Head coach Ron Rivera got choked up talking about giving Davis the game ball after Carolina’s 30-22 victory over Atlanta two weeks ago. Rivera also played alongside Payton with the Bears in the 1980s.
“Walter was a very generous and giving person in the community in Chicago,” Rivera said. “ To me it has some significance and some special meaning. And for a player like Thomas Davis to be nominated means just as much because of what he does in this community here in Charlotte, the very unselfish approach that he has to the people in this community and to the team.”
The winner will be selected from the 32 team nominees and announced at the Super Bowl in early February.
INJURY UPDATE: The Panthers practiced without seven players on Wednesday, including six starters. Davis and offensive tackle Jordan Gross got a day off. Center Geoff Hangartner (foot), wide receiver Brandon LaFell (toe), running back Jonathan Stewart (ankle), defensive tackle Dwan Edwards (wrist) and reserve offensive lineman Thomas Austin (illness) were also out.
Edwards took walk-through reps and put his chances of playing Sunday against Oakland at 75 percent. He said Wednesday’s practice was the best he’s had since severing a tendon in his wrist.
Rivera said Stewart worked out Tuesday but rested Wednesday because of soreness.
BYERS READY: Should Hangartner be unable to go Sunday, Rivera said Jeff Byers performed well enough against the Chargers to start.
Byers helped anchor an offensive line that allowed two sacks on quarterback Cam Newton, and Newton praised the reserve center for his ability to make the right protection calls.
“So much is put on his plate, and for a person to step right in and play starting center in this league, especially with this philosophy that we have on the offensive side of the ball, it’s a lot on a person,” Newton said.
Byers said if Hangartner is ready to go on Saturday, he should start.
FIRST LOOK: The Panthers signed Hayworth Hicks on Tuesday after putting guard Zack Williams on the injured reserve with a torn ACL. Hicks, an undrafted free agent out of Iowa State, was most recently with Tampa Bay.

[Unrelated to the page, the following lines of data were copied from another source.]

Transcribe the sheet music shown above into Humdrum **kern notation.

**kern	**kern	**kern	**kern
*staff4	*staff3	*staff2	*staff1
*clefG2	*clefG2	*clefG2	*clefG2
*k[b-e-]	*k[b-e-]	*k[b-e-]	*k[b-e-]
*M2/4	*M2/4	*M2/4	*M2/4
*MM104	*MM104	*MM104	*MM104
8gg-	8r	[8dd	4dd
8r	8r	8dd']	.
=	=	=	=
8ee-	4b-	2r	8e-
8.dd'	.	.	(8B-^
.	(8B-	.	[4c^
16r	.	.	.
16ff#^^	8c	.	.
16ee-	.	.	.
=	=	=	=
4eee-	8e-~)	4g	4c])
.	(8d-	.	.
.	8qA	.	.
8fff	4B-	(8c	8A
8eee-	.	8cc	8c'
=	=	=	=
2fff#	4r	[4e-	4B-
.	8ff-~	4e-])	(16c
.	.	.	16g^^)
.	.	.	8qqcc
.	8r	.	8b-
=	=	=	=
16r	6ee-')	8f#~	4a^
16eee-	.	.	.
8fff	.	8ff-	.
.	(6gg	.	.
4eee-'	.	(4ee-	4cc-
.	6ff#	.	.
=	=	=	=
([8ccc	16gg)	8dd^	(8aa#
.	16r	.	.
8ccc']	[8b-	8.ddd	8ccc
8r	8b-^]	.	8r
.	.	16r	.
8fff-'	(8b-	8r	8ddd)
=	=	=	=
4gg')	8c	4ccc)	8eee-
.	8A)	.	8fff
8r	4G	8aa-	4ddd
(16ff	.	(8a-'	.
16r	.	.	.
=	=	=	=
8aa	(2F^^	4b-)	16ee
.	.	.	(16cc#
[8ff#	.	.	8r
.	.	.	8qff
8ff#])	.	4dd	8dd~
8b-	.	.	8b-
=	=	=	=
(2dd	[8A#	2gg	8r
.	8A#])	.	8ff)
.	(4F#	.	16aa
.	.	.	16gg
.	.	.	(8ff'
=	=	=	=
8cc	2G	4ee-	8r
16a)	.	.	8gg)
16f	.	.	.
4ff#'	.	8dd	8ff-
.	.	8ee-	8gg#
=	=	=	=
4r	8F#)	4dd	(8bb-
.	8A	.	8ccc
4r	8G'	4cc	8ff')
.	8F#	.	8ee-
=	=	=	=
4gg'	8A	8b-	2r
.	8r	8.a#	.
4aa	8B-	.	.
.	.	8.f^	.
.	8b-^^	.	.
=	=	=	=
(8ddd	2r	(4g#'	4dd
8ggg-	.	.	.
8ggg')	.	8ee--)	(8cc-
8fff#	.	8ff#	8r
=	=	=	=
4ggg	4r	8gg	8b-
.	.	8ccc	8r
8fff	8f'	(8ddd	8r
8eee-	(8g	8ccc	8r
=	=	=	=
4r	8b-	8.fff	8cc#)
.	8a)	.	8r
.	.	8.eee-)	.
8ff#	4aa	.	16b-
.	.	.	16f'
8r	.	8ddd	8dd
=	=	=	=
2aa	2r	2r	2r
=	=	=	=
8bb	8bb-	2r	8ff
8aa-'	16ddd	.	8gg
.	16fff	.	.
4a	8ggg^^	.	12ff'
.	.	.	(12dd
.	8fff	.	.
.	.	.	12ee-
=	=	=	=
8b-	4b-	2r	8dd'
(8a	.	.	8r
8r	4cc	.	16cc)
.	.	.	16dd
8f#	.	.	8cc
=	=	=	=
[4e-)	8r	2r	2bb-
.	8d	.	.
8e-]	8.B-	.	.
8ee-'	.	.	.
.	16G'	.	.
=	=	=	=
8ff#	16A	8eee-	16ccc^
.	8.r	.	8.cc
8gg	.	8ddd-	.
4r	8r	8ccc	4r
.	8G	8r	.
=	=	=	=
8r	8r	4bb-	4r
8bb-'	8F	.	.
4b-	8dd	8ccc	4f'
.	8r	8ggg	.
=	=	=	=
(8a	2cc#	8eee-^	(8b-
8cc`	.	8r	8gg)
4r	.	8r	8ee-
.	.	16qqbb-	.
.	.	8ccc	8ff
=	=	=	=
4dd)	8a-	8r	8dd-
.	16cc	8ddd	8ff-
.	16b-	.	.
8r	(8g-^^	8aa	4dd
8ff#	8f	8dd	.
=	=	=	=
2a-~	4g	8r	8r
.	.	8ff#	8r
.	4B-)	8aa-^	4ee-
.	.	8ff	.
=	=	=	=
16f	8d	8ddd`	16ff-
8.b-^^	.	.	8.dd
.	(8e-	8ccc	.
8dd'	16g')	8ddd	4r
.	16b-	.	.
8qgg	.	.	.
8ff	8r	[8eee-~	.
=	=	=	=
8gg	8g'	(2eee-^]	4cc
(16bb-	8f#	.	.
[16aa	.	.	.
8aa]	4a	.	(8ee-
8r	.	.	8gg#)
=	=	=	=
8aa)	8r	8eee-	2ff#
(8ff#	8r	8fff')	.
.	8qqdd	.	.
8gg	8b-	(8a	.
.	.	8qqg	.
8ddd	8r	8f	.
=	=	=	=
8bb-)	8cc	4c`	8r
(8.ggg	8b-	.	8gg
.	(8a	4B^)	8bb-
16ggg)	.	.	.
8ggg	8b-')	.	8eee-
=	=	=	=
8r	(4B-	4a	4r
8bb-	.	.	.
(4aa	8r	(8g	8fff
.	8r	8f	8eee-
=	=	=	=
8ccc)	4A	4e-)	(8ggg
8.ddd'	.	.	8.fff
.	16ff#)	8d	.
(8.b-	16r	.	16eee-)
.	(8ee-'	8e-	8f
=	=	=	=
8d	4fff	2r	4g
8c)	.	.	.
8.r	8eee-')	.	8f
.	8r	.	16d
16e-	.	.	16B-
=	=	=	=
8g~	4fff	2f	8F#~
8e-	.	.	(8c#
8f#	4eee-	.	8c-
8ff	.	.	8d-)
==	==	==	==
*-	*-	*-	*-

“He’s a stout, physical offensive lineman. Good size. Very powerful at the point of attack,” Rivera said. “He kept slipping a little bit and I think that had a lot to do with his shoes but when he was able to anchor and really get a good base, you could see his power.”
OAKLAND TIME: Oakland’s visit to Bank of America Stadium on Sunday will be the Raiders’ fifth time to the Eastern Time Zone this season.
The Raiders are 0-4 in those games (Miami, Atlanta, Baltimore and Cincinnati), and 4-10 overall. By the end of the season, Oakland will have flown a league-high 28,962 miles, enough to take them around the globe and then some.
The Raiders will get to Charlotte on Friday night.
“It’s obviously a challenge I think, especially playing the early game, which is 10 a.m. out here on the West Coast,” Oakland head coach Dennis Allen said. “It’s one of those challenges that you face and this just happens to be one of those years.”